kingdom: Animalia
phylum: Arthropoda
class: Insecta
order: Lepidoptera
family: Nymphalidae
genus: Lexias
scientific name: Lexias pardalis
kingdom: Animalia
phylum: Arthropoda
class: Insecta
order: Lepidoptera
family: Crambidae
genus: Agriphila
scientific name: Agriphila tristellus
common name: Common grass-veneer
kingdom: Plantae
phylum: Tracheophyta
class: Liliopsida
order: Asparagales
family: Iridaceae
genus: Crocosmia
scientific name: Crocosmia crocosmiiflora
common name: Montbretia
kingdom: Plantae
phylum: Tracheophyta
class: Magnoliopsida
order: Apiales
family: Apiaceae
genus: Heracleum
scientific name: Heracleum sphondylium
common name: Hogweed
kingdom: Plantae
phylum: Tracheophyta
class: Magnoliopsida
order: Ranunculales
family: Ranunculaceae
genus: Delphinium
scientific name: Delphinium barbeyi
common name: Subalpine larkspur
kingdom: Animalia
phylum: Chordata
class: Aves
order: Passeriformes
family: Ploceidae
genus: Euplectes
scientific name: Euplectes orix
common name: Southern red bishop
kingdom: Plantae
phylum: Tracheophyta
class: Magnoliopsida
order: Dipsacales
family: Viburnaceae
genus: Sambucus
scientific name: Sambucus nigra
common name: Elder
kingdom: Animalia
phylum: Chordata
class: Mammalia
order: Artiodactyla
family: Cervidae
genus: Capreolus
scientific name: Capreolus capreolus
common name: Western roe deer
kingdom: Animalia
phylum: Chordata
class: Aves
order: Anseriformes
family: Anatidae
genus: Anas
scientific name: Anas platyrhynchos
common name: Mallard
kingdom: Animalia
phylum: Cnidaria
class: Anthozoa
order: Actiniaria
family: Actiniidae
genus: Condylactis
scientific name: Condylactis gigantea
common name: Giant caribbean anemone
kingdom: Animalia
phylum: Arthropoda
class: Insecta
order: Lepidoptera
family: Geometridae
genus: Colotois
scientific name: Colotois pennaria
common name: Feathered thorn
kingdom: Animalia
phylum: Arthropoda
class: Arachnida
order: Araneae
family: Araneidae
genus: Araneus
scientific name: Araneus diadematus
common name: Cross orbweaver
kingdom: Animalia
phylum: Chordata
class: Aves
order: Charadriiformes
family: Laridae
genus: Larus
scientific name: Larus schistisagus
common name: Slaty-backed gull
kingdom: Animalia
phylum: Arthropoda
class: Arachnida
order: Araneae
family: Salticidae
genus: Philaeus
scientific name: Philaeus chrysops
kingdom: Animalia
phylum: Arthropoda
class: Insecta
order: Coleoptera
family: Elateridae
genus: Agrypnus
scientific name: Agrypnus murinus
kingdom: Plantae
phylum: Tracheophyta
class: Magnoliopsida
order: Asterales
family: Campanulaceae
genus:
• • •
- _WHAT THE TASK ASKS_:
Reproduce every line of the entries above word for word, with no changes to spelling, capitalization or order.

- _SOLUTION BELOW_:
kingdom: Animalia
phylum: Arthropoda
class: Insecta
order: Lepidoptera
family: Nymphalidae
genus: Lexias
scientific name: Lexias pardalis
kingdom: Animalia
phylum: Arthropoda
class: Insecta
order: Lepidoptera
family: Crambidae
genus: Agriphila
scientific name: Agriphila tristellus
common name: Common grass-veneer
kingdom: Plantae
phylum: Tracheophyta
class: Liliopsida
order: Asparagales
family: Iridaceae
genus: Crocosmia
scientific name: Crocosmia crocosmiiflora
common name: Montbretia
kingdom: Plantae
phylum: Tracheophyta
class: Magnoliopsida
order: Apiales
family: Apiaceae
genus: Heracleum
scientific name: Heracleum sphondylium
common name: Hogweed
kingdom: Plantae
phylum: Tracheophyta
class: Magnoliopsida
order: Ranunculales
family: Ranunculaceae
genus: Delphinium
scientific name: Delphinium barbeyi
common name: Subalpine larkspur
kingdom: Animalia
phylum: Chordata
class: Aves
order: Passeriformes
family: Ploceidae
genus: Euplectes
scientific name: Euplectes orix
common name: Southern red bishop
kingdom: Plantae
phylum: Tracheophyta
class: Magnoliopsida
order: Dipsacales
family: Viburnaceae
genus: Sambucus
scientific name: Sambucus nigra
common name: Elder
kingdom: Animalia
phylum: Chordata
class: Mammalia
order: Artiodactyla
family: Cervidae
genus: Capreolus
scientific name: Capreolus capreolus
common name: Western roe deer
kingdom: Animalia
phylum: Chordata
class: Aves
order: Anseriformes
family: Anatidae
genus: Anas
scientific name: Anas platyrhynchos
common name: Mallard
kingdom: Animalia
phylum: Cnidaria
class: Anthozoa
order: Actiniaria
family: Actiniidae
genus: Condylactis
scientific name: Condylactis gigantea
common name: Giant caribbean anemone
kingdom: Animalia
phylum: Arthropoda
class: Insecta
order: Lepidoptera
family: Geometridae
genus: Colotois
scientific name: Colotois pennaria
common name: Feathered thorn
kingdom: Animalia
phylum: Arthropoda
class: Arachnida
order: Araneae
family: Araneidae
genus: Araneus
scientific name: Araneus diadematus
common name: Cross orbweaver
kingdom: Animalia
phylum: Chordata
class: Aves
order: Charadriiformes
family: Laridae
genus: Larus
scientific name: Larus schistisagus
common name: Slaty-backed gull
kingdom: Animalia
phylum: Arthropoda
class: Arachnida
order: Araneae
family: Salticidae
genus: Philaeus
scientific name: Philaeus chrysops
kingdom: Animalia
phylum: Arthropoda
class: Insecta
order: Coleoptera
family: Elateridae
genus: Agrypnus
scientific name: Agrypnus murinus
kingdom: Plantae
phylum: Tracheophyta
class: Magnoliopsida
order: Asterales
family: Campanulaceae
genus:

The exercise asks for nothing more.